Three presentations were given at the seminar:
• Exploring the ‘added value’ clinicians bring to commissioning: views from the ground
This presentation was given by Dr Katherine Checkland (PRUComm). In the presentation, evidence was presented from an on-going study of CCGs as to what knowledge; skills and abilities clinicians (especially GPs), bring to CCGs. The research found that GPs believed they have a knowledge from working on the’ front-line’ and see their patients on a regular basis and thus know the problems and difficulties they encounter. They are able to feed back such experiences to managers, and the wider bodies of the CCG. Furthermore, GPs clinical knowledge is needed to inform service provision, pathway development and contextualise policy etc. It was being claimed that GPs bring a concrete knowledge of how the NHS actually performs in practice to the commissioning process, based in the real experiences of patients. Furthermore, that knowledge is fine-grained, distinguishing in detail between the experiences of different categories of patients and between services. Dr Checkland argued that although such knowledge is valuable, it may be not be used in a systematic and joined up manner and there is a danger that the focus on the value of this type of knowledge may crowd out more systematic population health knowledge and data.

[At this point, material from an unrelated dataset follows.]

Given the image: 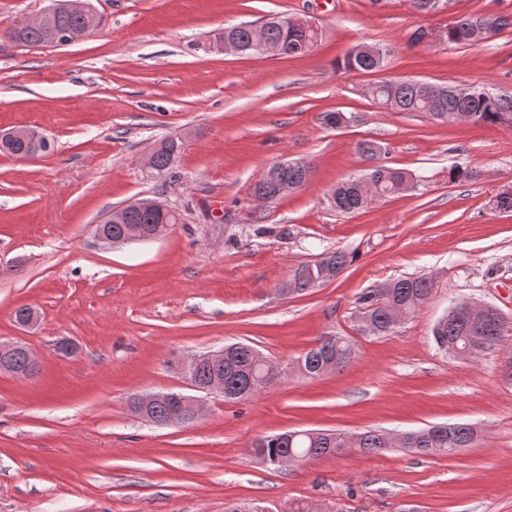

• CCGs: engaging members and supporting primary care development
Holly Holder (Fellow in Health Policy, Nuffield Trust) and Ruth Robertson (Fellow, Health Policy, The King’s Fund). In this presentation Holly Holder and Ruth Robertson reported on the latest findings from their study of CCGs they found that:
• One year on, CCGs have managed to broadly maintain overall levels of engagement, although fewer GPs remain highly engaged.
• CCGs were the organisation reported as having the greatest influence over GPs’ work; fewer said health and wellbeing boards were influential at this stage.
• GPs increasingly accepted that their CCG has a role in primary care development, and many saw the CCG as more effective at this than the previous PCT.
• There were signs that CCGs are influencing general practice. Some GPs reported their CCG has improved relationships between GPs, promoted multidisciplinary team working, and changed referral and prescribing behaviours. Fewer reported a positive impact on the overall quality of care they provide.
• Commissioning health care: comparing theories, policies and practice
Professor Rod Sheaff is a Professor in Health Services Research, Plymouth School of Government, Plymouth University. In this presentation Professor Sheaff presented the results of a recent NIHR-funded study which compared commissioning across three European countries. The team spent some time investigating the ‘programme theories’ underlying the English NHS reforms, and then compared these with the reality on the ground. The study report will soon be published on the NIHR website.
After the presentations a discussion followed, chaired by incoming Chief Executive of the Nuffield Trust, Nigel Edwards. The discussion questions included:
• Over the next year, what should CCGs focus on in terms of member engagement and primary care development?
• On which CCG activities should GP board members and other GPs with a formal role in their CCG focus their efforts?
• What policy changes would make CCGs role easier?
The diverse audience included CCG staff, academics, policy makers, staff from NHS England and representatives from the voluntary sector. The discussion was lively, and there was a general agreement that CCGs most of all need a period of policy stability to allow them to focus on the financial challenges facing the NHS. There was also a clear consensus that CCGs have an important role in supporting primary care development.